TASKS TO CARRY OUT:
1 – Rewrite the passage of the gawk guide starting at "gawk is the" and ending at "organized in columns.", putting "Unix" in place of "UNIX".
2 – Answer these questions using the gawk guide:
(a) In what decade was the Awk programming language first developed?
(b) In which file is the output of the command ps ux saved for the examples?
(c) What do most Linux distributions provide for awk?
3 – Write the next part of the beginner's guide to gawk, picking up after its last sentence.

Skip to main content

A beginner's guide to gawk

The gawk command is a standard sysadmin tool. Learn to use it to extract information from files and your system.
Image
Beginner's guide to awk
Image by Free-Photos from Pixabay

gawk is the GNU implementation of the Awk programming language, first developed for the UNIX operating system in the 1970s. The Awk programming language specializes in dealing with data formatting in text files, particularly text data organized in columns.

Using the Awk programming language, you can manipulate or extract data, generate reports, match patterns, perform calculations, and more, with great flexibility. Awk allows you to accomplish somewhat difficult tasks with a single line of code. To achieve the same results using traditional programming languages such as C or Python would require additional effort and many lines of code.

gawk also refers to the command-line utility available by default with most Linux distributions. Most distributions also provide a symbolic link for awk pointing to gawk. For simplicity, from now on, we'll refer to the utility only as awk.

awk processes data straight from standard input - STDIN. A common pattern is to pipe the output of other programs into awk to extract and print data, but awk can also process data from files.

In this article, you'll use awk to analyze data from a file with space-separated columns. Let's start by reviewing the sample data.

Example data

For the examples in this guide, let's use the output of the command ps ux saved in the file psux.out. Here's a sample of the data in the file:

$ head psux.out
USER         PID %CPU %MEM    VSZ   RSS TTY      STAT START   TIME COMMAND
ricardo     1446  0.0  0.2  21644 11536 ?        Ss   Sep10   0:00 /usr/lib/systemd/systemd --user
ricardo     1448  0.0  0.1  49212  5848 ?        S    Sep10   0:00 (sd-pam)
ricardo     1459  0.0  0.1 447560  7148 ?        Sl   Sep10   0:00 /usr/bin/gnome-keyring-daemon --daemonize --login
ricardo     1467  0.0  0.1 369144  6080 tty2     Ssl+ Sep10   0:00 /usr/libexec/gdm-wayland-session /usr/bin/gnome-session
ricardo     1469  0.0  0.1 277692  4112 ?        Ss   Sep10   0:00 /usr/bin/dbus-broker-launch --scope user
ricardo     1471  0.0  0.1   6836  4408 ?        S    Sep10   0:00 dbus-broker --log 4 --controller 11 --machine-id 16355057c7274843823dd747f8e2978b --max-bytes 100000000000000 --max-fds 25000000000000 --max-matches 5000000000
ricardo     1474  0.0  0.3 467744 14132 tty2     Sl+  Sep10   0:00 /usr/libexec/gnome-session-binary
ricardo     1531  0.0  0.1 297456  4280 ?        Ssl  Sep10   0:00 /usr/libexec/gnome-session-ctl --monitor
ricardo     1532  0.0  0.3 1230908 12920 ?       S<sl Sep10   0:01 /usr/bin/pulseaudio --daemonize=no

You can download the complete file from here, using this command:

$ curl -o psux.out https://gitlab.com/-/snippets/2013935/raw\?inline\=false

If you decide to use the output of ps ux on your system, adjust the values shown in the examples to match your results.

LISTED RECORDS:

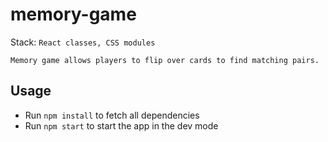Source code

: # memory-game

Stack: `React classes, CSS modules`

`Memory game allows players to flip over cards to find matching pairs.`

## Usage
* Run `npm install` to fetch all dependencies
* Run `npm start` to start the app in the dev mode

RESULTS OF THE TASKS:
1 –
gawk is the GNU implementation of the Awk programming language, first developed for the Unix operating system in the 1970s. The Awk programming language specializes in dealing with data formatting in text files, particularly text data organized in columns.

2 –
(a) The 1970s.
(b) psux.out.
(c) A symbolic link for awk that points to gawk.

3 –
Next, let's use awk to view data from the sample file.

Basic usage

A basic awk program consists of a pattern followed by an action enclosed in curly braces. You can provide a program to the awk utility inline by enclosing it in single quotation marks, like this:

$ awk 'pattern { action }'

awk processes the input data—standard input or file—line by line, executing the given action for each line—or record—that matches the pattern. If the pattern is omitted, awk executes the action on all records. An action can be as simple as printing data from the line or as complex as a full program. For example, to print all lines from the example file, use this command:

$ awk '{ print }' psux.out
USER         PID %CPU %MEM    VSZ   RSS TTY      STAT START   TIME COMMAND
ricardo     1446  0.0  0.2  21644 11536 ?        Ss   Sep10   0:00 /usr/lib/systemd/systemd --user
.... OUTPUT TRUNCATED ....

While this example is not really useful, it illustrates the awk command's basic utilization.

If you're using the command ps ux on your machine, you can pipe its output directly into awk, instead of providing the input file name:

$ ps ux | awk '{ print }'

Next, let's use awk column processing capabilities to extract part of the data from the sample file.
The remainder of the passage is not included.